- [Set tasks]:
A. In the piece on Kawann Short, which round of the updated mock draft had the Seahawks taking him?
B. Pick up the piece on Kawann Short and the Seahawks' defensive tackle need right after its last sentence and keep it going.

Kawann Short (DT, Purdue) vs Iowa

December 6th, 2012 | Written by Rob Staton

In yesterday’s updated mock draft I had the Seahawks taking this guy in round two. The teams greatest need, in my opinion, is to identify a pass-rushing three-technique that can feature in the base defense. There’s a lot of defensive tackle depth among the 2013 draft class, so it’s not a position you’ll necessarily need to target in round one. It’s also worth noting the relatively unsuccessful history of the position in recent years.

In the three drafts between 2009-10, seven players were drafted within the top-40 picks that could be classified as a potential ‘three-technique’ candidates. Of the group, only Ndamukong Suh has really gone on to have much impact in the league.

Nick Fairley – 5.5 sacks in nearly two seasons
Corey Liuget – 5 sacks in two seasons
Gerald McCoy – 7 sacks in three seasons
Tyson Alualu – 8 sacks in three seasons
Brian Price – 3 sacks in three seasons
Peria Jerry – 2 sacks in four seasons

Sacks aren’t everything of course, in fact they’re one of the most overrated statistics in the sport. Pressure and splash plays are what it’s all about – and exactly what the Seahawks need on their defensive line. However, the group above has either been plagued with injury, underwhelmed or in Brian Price’s case – is out of the league altogether. Corey Liuget – despite looking like a prototype three technique – has ended up at the five-tech in a 3-4 scheme.

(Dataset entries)
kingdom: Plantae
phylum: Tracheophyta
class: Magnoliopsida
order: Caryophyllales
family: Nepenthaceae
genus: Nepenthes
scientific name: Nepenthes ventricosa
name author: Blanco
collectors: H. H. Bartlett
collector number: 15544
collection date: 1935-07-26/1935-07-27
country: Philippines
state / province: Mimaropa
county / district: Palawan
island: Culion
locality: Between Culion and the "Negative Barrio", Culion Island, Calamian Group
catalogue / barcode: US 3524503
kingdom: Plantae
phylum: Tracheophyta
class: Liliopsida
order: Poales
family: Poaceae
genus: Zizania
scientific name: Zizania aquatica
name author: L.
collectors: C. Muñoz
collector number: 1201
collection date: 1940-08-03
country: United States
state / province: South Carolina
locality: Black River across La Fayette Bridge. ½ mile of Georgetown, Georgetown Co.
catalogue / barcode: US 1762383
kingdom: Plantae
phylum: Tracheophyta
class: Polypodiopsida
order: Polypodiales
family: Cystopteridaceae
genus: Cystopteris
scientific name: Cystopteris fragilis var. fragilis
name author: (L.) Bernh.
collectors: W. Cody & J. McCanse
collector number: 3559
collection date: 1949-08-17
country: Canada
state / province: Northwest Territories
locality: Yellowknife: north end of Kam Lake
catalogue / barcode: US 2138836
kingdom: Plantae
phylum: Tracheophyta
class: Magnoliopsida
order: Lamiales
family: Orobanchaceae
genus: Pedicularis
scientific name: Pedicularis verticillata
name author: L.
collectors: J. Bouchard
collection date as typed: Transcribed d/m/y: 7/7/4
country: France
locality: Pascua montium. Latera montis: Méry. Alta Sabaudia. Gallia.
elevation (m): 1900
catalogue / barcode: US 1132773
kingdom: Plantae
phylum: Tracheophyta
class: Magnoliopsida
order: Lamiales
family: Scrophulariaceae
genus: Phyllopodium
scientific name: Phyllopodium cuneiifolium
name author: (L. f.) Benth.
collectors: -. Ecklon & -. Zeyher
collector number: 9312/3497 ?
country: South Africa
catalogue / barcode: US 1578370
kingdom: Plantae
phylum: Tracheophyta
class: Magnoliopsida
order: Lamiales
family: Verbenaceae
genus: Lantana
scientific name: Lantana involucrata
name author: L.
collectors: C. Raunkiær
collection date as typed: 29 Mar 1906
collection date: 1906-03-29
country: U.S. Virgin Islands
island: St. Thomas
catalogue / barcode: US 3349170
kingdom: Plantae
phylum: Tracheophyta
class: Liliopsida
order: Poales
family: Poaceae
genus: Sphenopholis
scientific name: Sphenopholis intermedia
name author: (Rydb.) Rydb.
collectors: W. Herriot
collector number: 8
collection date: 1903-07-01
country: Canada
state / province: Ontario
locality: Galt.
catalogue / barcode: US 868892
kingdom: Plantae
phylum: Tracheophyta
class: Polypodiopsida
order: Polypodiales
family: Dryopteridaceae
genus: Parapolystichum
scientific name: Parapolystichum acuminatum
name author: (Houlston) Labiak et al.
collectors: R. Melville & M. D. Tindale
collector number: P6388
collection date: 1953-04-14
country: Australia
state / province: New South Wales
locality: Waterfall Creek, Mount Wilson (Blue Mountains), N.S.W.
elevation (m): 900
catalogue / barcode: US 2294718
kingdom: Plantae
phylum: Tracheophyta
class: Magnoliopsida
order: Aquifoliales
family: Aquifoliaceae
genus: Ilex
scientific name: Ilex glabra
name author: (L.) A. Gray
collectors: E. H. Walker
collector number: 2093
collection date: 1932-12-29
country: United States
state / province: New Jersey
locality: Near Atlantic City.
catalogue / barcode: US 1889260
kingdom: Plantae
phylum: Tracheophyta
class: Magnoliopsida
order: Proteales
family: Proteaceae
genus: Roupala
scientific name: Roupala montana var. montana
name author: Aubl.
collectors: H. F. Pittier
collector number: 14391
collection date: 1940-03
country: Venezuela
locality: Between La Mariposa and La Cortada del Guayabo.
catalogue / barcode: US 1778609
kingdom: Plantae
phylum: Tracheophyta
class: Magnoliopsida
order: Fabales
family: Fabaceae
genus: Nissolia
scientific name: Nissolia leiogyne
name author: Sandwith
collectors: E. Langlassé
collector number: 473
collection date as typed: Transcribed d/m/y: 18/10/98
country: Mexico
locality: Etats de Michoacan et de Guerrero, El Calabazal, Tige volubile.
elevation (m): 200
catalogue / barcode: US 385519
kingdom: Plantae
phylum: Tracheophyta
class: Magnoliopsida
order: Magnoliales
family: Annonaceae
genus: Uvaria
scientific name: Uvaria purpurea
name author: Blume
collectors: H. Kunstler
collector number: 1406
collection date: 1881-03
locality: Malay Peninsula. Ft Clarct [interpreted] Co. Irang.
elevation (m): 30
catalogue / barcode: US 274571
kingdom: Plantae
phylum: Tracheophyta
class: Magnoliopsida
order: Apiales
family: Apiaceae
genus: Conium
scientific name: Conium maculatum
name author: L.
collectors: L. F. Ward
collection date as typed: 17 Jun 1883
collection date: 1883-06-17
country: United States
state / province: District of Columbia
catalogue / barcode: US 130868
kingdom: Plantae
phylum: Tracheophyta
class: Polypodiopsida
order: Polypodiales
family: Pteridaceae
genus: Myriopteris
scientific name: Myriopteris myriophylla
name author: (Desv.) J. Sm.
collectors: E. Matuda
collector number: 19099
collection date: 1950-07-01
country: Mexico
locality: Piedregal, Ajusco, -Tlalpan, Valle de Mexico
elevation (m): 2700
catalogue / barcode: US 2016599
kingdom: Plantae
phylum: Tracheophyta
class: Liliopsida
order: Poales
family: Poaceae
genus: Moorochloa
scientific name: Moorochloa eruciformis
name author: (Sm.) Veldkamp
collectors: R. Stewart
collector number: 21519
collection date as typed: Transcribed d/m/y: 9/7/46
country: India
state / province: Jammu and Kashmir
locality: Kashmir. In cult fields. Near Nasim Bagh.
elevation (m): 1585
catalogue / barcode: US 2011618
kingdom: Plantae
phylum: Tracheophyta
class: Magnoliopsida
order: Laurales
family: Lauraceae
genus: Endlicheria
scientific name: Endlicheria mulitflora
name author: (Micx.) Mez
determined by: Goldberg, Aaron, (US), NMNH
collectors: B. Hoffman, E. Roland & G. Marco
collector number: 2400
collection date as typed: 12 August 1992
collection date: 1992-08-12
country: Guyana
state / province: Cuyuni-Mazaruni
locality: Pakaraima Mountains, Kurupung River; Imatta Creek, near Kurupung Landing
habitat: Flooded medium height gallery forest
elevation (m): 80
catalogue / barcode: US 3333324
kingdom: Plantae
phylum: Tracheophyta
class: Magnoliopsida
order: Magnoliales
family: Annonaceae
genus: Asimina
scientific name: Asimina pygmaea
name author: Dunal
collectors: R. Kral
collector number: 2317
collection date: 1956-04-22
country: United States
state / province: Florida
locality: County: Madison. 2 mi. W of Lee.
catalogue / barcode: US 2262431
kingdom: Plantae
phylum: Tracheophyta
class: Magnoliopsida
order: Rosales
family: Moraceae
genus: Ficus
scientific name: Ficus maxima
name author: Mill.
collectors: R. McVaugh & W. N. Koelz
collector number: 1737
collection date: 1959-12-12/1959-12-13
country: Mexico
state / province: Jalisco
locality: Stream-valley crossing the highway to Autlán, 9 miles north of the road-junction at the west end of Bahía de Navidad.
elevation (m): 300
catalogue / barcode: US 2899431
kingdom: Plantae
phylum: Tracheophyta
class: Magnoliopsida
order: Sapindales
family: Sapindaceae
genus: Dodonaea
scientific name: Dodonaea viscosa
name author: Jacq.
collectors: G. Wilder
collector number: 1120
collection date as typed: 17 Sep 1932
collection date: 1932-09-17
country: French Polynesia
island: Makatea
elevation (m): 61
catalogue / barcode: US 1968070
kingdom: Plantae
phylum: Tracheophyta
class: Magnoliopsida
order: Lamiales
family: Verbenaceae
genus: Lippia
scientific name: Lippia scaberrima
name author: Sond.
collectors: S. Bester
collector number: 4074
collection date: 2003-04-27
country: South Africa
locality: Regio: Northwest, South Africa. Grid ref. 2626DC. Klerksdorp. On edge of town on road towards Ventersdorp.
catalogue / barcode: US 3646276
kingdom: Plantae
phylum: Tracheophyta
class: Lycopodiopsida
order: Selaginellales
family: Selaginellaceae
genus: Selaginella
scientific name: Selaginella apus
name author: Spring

- [The answers]:
A. Round two.

B.
Overall it’s not a position where teams have found a lot of success drafting in the first round. That might change in 2013 with the likes of Sheldon Richardson, Star Lotulelei and Sylvester Williams expected to be early picks. It’s worth noting that the best pure three technique in the NFL right now is a former fourth round pick from 2010 in Geno Atkins. It’s also likely no coincidence that the Seahawks drafted Jaye Howard in a similar range last off-season, perhaps believing it to be a position with a high-bust potential in the early rounds. Howard hasn’t featured much to date and there might be several more swings at trying to find an answer to this problem without spending the high pick.

Short has some potential as a penetrative pass rusher but just like Johnathan Hankins, he blows hot and cold for effort. The Seahawks might be prepared to chance their arm on guys like this having created a dynamic dressing room with several vocal leaders. His bad level needs serious improvement. He tends to wear down quickly and is probably only a two-down player, plus conditioning has been a major issue for Short at Purdue.┬áHe does play with a nice burst and as you can see, he’ll shoot a gap and finish the play. He has the size (320lbs) to hold up well against the run but he still shows enough athletic quality to be a pass rusher. Take a look at his tape against Iowa (see video above) and let me know what you think.

22 Responses to “Kawann Short (DT, Purdue) vs Iowa”

  1. Justin M says:

    He looks like he would be a good pass rusher. I like how he uses his long hands to move the o line around, he does get himself in bad positions during run plays though. He looks like he could be a good pro and a good pick up.

  2. Phil says:

    Like you say, Short has a good, quick burst and it looks like he stuffs the run pretty impressively. Lots of tackles for losses on running plays. It also looks like he’s asked to drop into coverage once in awhile. I’m not sure how effective that is, but it’s a wrinkle you don’t see very often from a DT.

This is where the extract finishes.